_Extract provided:_
◆ ◆ ◆

SECURITIES AND EXCHANGE COMMISSION

Washington, D.C. 20549

 

 

 

FORM 8-K

 

 

 

CURRENT REPORT

Pursuant to Section 13 OR 15(d)

of The Securities Exchange Act of 1934

 

Date of Report (Date of earliest event reported): August 20, 2022

 

 

 

Sonim Technologies, Inc.

(Exact name of registrant as specified in its charter)

 

 

 

Delaware   001-38907   94-3336783

(State or other jurisdiction

of incorporation)

 

(Commission

File Number)

 

(IRS Employer

Identification No.)

 

6500 River Place Boulevard

Building 7, Suite 250

Austin, TX 78730

(Address of principal executive offices, including Zip Code)

 

(650) 378-8100

(Registrant’s telephone number, including area code)

 

Not applicable.

(Former name or former address, if changed since last report.)

 

 

 

Check the appropriate box below if the Form 8-K filing is intended to simultaneously satisfy the filing obligation of the registrant under any of the following provisions:

 

Written communications pursuant to Rule 425 under the Securities Act (17 CFR 230.425)
   
Soliciting material pursuant to Rule 14a-12 under the Exchange Act (17 CFR 240.14a-12)
   
Pre-commencement communications pursuant to Rule 14d-2(b) under the Exchange Act (17 CFR 240.14d-2(b))
   
Pre-commencement communications pursuant to Rule 13e-4(c) under the Exchange Act (17 CFR 240.13e-4(c))

 

Securities registered pursuant to Section 12(b) of the Act:

 

Title of each Class   Trading Symbol(s)   Name of each exchange on which registered
Common Stock, par value $0.001 per share   SONM  

The Nasdaq Stock Market LLC

(Nasdaq Capital Market)

 

Indicate by check mark whether the registrant is an emerging growth company as defined in Rule 405 of the Securities Act of 1933 (§230.405 of this chapter) or Rule 12b-2 of the Securities Exchange Act of 1934 (§240.12b-2 of this chapter).

◆ ◆ ◆

_Supplied information:_
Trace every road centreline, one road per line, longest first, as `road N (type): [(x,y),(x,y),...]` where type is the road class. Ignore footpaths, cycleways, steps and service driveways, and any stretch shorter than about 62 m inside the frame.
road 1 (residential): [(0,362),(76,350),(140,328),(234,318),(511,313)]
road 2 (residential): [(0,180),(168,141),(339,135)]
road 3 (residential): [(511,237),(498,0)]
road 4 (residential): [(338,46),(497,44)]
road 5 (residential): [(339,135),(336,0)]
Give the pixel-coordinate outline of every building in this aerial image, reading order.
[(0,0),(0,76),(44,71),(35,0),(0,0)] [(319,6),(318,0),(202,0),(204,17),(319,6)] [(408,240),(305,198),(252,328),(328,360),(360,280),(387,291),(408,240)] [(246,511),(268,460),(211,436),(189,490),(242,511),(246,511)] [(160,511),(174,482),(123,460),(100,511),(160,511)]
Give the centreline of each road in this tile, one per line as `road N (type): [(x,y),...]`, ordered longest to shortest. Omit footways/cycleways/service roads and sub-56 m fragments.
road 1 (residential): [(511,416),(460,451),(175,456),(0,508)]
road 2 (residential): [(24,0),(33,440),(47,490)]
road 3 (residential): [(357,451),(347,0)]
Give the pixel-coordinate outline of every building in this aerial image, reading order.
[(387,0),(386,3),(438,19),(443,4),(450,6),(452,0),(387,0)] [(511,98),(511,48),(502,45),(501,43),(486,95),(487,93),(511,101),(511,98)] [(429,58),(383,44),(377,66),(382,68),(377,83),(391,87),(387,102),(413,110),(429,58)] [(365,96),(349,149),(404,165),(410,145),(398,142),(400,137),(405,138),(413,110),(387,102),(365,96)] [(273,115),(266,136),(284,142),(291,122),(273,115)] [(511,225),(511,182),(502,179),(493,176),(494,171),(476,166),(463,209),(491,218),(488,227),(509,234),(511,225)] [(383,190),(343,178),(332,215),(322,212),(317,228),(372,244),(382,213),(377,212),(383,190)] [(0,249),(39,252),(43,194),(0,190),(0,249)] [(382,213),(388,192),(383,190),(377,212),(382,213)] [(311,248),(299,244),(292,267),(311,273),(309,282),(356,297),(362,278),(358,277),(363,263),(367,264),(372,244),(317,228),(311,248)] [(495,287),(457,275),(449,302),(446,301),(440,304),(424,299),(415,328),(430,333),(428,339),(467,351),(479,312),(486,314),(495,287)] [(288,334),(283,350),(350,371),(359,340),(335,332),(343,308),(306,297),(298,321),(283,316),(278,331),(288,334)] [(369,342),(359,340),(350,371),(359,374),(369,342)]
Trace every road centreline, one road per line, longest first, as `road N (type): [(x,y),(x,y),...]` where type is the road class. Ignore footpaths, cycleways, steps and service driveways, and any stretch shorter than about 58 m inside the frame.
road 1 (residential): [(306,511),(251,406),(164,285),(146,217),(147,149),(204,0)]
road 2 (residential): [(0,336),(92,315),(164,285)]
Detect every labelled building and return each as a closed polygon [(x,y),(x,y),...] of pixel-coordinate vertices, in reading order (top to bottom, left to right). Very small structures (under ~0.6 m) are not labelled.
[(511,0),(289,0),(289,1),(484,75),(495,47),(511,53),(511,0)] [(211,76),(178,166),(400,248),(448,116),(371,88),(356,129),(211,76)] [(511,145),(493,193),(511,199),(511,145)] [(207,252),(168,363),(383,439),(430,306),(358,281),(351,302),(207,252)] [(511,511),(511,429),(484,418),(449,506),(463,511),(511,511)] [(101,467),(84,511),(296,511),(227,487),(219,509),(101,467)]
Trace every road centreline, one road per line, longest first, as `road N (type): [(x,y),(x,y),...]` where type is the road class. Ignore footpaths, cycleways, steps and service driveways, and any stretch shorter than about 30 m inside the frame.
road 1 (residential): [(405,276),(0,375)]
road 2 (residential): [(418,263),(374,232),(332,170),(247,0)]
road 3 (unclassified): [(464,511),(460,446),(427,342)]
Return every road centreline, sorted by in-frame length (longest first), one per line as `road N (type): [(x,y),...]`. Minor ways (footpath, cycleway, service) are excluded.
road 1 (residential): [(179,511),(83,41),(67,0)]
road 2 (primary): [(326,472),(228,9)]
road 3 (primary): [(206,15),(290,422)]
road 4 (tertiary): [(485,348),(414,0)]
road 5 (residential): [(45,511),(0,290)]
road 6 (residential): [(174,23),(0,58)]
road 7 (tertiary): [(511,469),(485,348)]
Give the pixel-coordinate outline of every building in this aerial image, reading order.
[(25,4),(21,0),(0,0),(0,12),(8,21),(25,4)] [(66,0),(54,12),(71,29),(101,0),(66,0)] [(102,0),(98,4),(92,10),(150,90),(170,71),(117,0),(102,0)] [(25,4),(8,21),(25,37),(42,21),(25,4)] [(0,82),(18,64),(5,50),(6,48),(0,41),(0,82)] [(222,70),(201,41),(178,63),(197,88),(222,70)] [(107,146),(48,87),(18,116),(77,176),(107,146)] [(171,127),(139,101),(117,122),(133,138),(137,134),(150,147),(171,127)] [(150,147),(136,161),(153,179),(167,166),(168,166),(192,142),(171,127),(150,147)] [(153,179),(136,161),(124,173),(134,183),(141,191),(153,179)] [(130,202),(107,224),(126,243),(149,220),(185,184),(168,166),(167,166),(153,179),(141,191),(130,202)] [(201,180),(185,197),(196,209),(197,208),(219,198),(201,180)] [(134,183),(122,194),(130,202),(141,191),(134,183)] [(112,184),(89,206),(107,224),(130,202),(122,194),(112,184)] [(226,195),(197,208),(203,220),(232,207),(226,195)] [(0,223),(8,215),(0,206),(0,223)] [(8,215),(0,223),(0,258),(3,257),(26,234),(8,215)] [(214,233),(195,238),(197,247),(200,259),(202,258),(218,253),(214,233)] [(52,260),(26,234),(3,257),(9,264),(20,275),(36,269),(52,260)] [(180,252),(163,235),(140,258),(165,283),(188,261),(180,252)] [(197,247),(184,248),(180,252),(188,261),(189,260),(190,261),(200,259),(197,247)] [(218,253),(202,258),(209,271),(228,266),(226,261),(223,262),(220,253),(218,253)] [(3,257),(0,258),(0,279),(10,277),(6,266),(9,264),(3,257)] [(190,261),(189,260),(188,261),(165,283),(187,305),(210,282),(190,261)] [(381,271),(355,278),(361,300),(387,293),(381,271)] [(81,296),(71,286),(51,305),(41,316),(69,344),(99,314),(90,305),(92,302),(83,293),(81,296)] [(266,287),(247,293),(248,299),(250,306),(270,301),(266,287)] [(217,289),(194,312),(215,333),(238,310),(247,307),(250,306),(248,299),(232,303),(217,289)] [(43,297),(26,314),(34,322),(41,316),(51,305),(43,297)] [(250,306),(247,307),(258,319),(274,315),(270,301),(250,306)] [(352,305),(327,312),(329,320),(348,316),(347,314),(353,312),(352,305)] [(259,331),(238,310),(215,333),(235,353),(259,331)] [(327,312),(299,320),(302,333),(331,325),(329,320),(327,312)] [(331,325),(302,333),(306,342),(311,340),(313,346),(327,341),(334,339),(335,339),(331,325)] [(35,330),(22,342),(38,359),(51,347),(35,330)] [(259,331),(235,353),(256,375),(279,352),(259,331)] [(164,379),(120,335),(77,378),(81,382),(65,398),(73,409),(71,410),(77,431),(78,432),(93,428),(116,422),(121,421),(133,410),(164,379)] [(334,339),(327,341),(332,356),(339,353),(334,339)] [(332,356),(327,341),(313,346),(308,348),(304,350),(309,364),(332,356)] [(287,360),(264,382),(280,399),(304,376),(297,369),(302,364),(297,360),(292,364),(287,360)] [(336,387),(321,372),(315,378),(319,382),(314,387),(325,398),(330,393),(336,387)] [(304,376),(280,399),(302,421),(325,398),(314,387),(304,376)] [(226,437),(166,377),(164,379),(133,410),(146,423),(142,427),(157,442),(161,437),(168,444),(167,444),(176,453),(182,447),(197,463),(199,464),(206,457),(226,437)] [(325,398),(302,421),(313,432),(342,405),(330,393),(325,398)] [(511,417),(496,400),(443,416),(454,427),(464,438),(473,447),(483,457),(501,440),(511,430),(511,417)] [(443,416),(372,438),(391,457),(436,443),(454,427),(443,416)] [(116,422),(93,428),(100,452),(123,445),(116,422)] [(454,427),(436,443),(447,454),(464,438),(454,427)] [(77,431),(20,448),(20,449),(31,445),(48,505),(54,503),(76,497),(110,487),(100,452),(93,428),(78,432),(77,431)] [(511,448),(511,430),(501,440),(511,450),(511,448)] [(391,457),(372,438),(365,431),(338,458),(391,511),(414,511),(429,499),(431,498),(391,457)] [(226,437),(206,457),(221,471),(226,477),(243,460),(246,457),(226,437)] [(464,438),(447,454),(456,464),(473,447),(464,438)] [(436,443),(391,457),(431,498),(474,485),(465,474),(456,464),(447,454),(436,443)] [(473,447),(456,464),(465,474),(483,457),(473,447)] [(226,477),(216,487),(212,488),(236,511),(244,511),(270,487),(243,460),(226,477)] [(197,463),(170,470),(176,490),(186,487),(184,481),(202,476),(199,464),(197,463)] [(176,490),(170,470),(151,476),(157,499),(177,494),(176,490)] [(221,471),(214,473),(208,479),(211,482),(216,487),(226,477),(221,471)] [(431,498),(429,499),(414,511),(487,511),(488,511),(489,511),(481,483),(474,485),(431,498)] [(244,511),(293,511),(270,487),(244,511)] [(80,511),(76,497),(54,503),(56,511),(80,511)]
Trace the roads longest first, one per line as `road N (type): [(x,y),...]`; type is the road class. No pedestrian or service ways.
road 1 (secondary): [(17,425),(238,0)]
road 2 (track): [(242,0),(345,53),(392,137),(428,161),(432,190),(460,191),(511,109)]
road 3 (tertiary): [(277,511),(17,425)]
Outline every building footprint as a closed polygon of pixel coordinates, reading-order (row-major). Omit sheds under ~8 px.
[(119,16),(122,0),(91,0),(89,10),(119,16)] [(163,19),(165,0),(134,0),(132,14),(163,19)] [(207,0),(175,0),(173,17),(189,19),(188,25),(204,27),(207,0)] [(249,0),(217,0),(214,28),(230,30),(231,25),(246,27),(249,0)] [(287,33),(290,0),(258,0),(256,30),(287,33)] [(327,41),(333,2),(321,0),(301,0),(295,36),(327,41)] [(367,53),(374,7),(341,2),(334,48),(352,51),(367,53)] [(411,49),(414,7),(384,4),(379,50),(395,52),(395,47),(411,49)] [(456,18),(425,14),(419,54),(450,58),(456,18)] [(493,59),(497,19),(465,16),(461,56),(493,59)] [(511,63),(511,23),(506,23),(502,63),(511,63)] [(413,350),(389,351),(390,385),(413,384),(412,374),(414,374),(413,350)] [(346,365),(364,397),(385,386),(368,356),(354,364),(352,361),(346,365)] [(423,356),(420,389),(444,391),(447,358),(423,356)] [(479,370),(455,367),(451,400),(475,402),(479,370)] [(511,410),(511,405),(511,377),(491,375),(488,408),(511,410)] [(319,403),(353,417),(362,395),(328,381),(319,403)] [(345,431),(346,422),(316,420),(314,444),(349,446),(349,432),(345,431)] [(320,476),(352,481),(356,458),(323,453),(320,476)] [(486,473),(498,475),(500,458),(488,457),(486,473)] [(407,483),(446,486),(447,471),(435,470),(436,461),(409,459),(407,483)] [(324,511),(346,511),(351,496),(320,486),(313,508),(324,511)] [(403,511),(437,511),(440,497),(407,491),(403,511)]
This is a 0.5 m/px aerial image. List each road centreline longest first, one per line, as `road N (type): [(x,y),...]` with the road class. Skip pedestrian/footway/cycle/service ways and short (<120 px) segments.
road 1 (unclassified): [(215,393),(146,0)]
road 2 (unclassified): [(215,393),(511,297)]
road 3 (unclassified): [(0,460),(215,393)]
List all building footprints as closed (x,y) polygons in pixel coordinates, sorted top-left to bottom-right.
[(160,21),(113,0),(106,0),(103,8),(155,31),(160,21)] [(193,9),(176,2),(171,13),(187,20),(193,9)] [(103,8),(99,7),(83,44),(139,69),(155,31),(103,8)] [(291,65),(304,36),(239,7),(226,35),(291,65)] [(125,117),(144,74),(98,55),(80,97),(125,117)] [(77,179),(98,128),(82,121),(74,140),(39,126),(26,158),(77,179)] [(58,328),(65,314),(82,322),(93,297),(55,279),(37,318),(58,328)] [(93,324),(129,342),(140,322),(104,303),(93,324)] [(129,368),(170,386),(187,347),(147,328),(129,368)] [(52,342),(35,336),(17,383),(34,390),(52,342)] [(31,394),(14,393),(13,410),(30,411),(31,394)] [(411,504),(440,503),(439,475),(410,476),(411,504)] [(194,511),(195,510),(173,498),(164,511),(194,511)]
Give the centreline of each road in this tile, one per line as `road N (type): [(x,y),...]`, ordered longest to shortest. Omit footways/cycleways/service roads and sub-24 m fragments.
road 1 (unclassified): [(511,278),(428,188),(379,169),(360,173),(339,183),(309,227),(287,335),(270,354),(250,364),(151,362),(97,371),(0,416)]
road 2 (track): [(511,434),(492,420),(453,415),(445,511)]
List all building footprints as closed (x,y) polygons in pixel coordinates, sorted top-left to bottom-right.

◆ ◆ ◆

_To do:_ Please state the trading symbol that the Form 8-K filing gives for Sonim Technologies common stock. The records come from a separate source.

_Written answer:_ SONM